• [Trecho selecionado]
◇ ◇ ◇ ◇ ◇ ◇ ◇
Só tiveram o condão de o enleiar a tal ponto, que o obrigaram a defender manifestos erros juridicos.
O illustre deputado sabe a muita consideração que lhe tributo pelo seu talento, pelo seu caracter e porque é um parlamentar dos mais distinctos d'esta casa; (Apoiados.) mas, apesar d'isto, e da erudição que lhe reconheço, não posso deixar de afirmar que s. exa. sustentou doutrina em diametral opposição com a lei vigente, o que eu explico pela ruindade da causa que se propoz defender.
S. exa. sustentou que a prisão correccional não faz parte do regimen penitenciario. Ouvi isto no seu discurso e leio-o agora no extracto official. Podia ser esta uma affirmativa ligeira, podia ser uma phrase dita incidentalmente, e n'esse caso não merecia grande importancia, porque todos sabem que no calor da discussão se pronunciam palavras e phrases improprias e inexactas, cujas consequencias logicas se não acceitam, quando se pensa e reflecte bem n'ellas. Mas não succedeu isto. Esta asserção foi feita por s. exa. de caso pensado; foi como uma these, que se propoz demonstrar.
◇ ◇ ◇ ◇ ◇ ◇ ◇
• [Dados fornecidos]
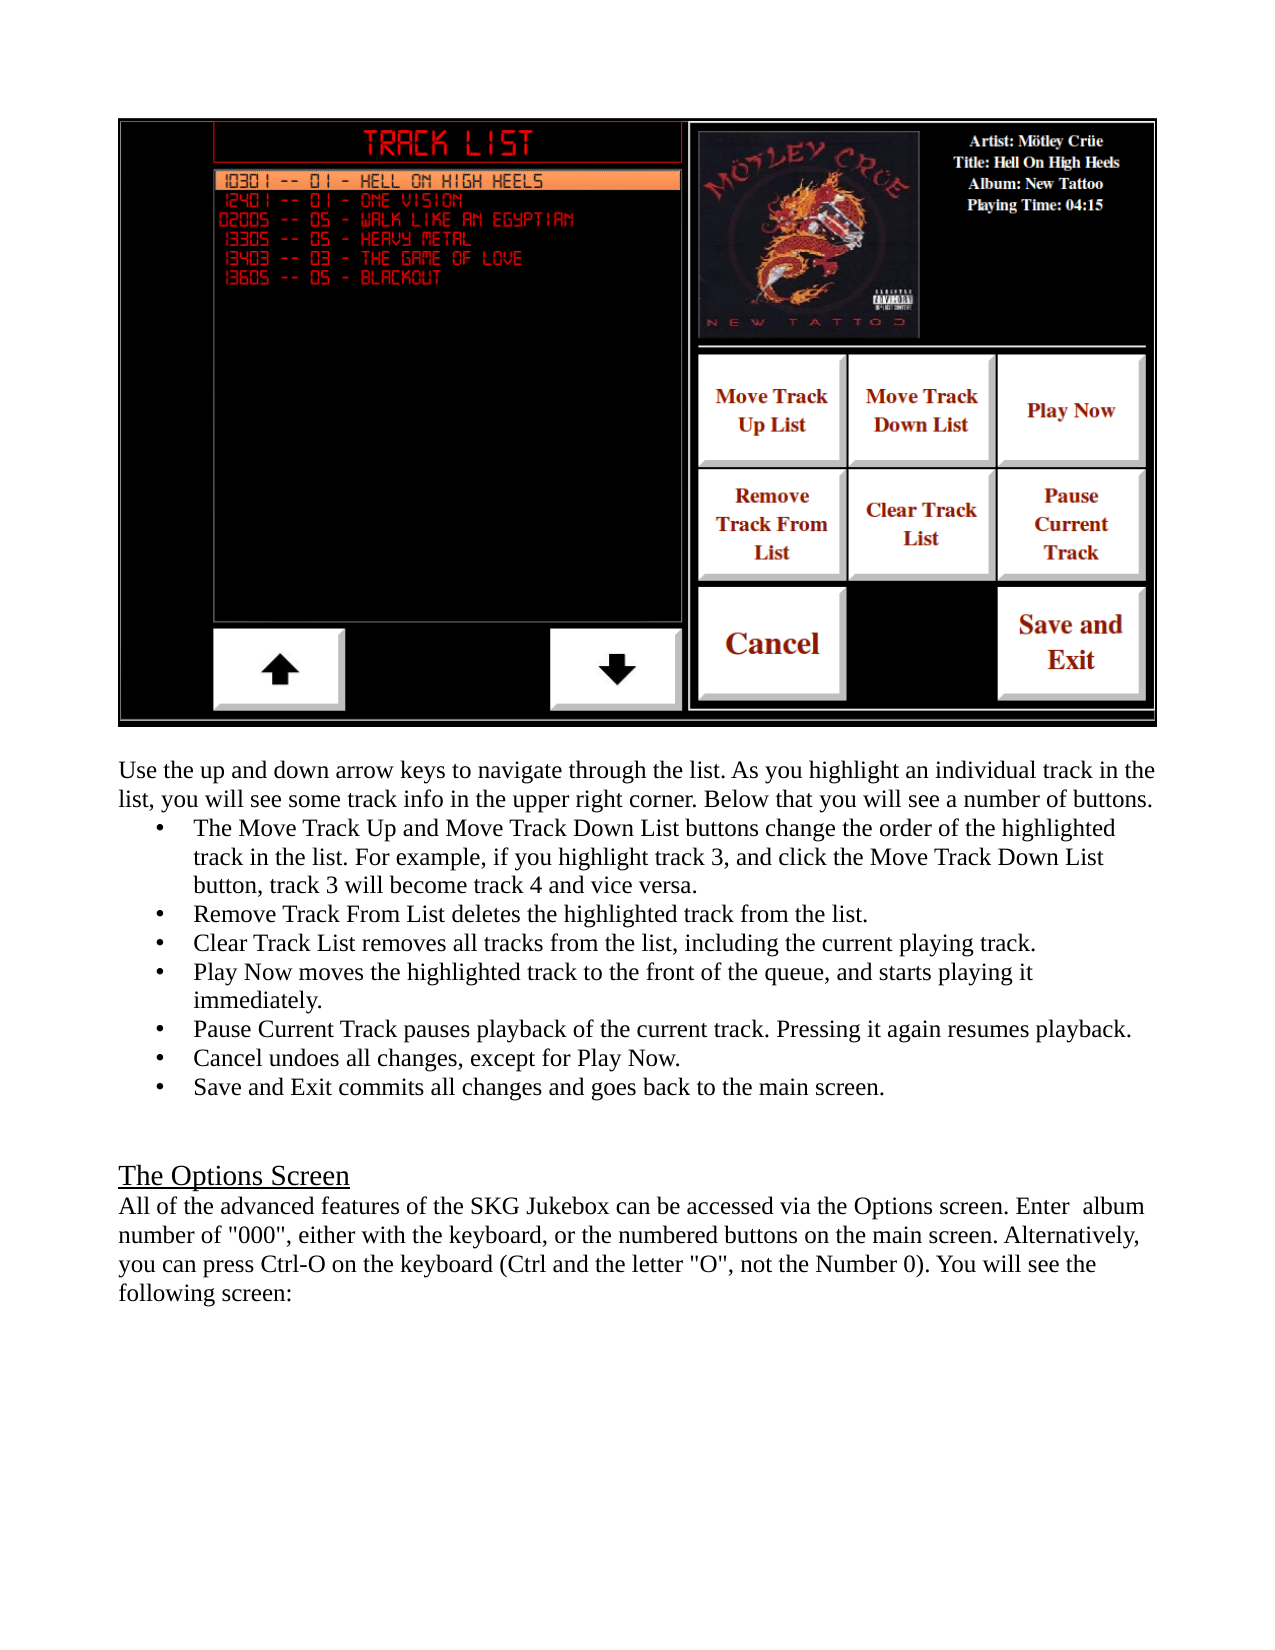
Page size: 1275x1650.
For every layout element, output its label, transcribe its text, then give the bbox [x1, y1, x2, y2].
◇ ◇ ◇ ◇ ◇ ◇ ◇
• [Tarefas do exercício]
1. Cite, sem alterações, a passagem do discurso parlamentar que se inicia com as palavras "Só tiveram o" e termina em "se propoz defender.".
2. Prolongue o discurso parlamentar, começando logo depois da última frase apresentada.

• [Respostas fornecidas]
1.
Só tiveram o condão de o enleiar a tal ponto, que o obrigaram a defender manifestos erros juridicos.
O illustre deputado sabe a muita consideração que lhe tributo pelo seu talento, pelo seu caracter e porque é um parlamentar dos mais distinctos d'esta casa; (Apoiados.) mas, apesar d'isto, e da erudição que lhe reconheço, não posso deixar de afirmar que s. exa. sustentou doutrina em diametral opposição com a lei vigente, o que eu explico pela ruindade da causa que se propoz defender.

2.
Pois, sr. presidente, se formos consultar a lei de l de julho de 1867, encontrâmos, não era um artigo, mas em muitos, que a prisão correccional está sujeita ao regimen penitenciario.
Eu aponto desde já o artigo 34.°, que diz.
«O condemnado definitivamente á pena de prisão correccional será encerrado em um quarto ou cella, com absoluta e completa separação de quaesquer outros presos, com os quaes não poderá ter communicação alguma.»
Este artigo refere-se evidentemente á prisão correccional. Quando depois a lei trata das cadeias comarcas, diz que terão tambem cellas sujeitas ao isolamento, da mesma fórma que as cadeias districtaes e centraes. D'esta sorte não percebo como o illustre deputado, lendo a lei de l de julho de 1867, póde affirmar que a prisão correccional não está sujeita ao regimen penitenciario.
O sr. Eduardo José Coelho: - É a minha opinião.
O Orador: - Eu respeito muito a opinião do illustre deputado, quando é baseada em argumentos ou deduzida da lei; mas não quando se acha em completa opposição com os textos legaes e vem desacompanhada de quaesquer considerações.
Pois não diz o artigo 34.° que o condemnado a pena correccional será encerrado n'uma cella com absoluto isolamento?
É isto o regimen penitenciario ou não é?
Se é alguma cousa differente d'isto, eu não conheço entre nós este regimen.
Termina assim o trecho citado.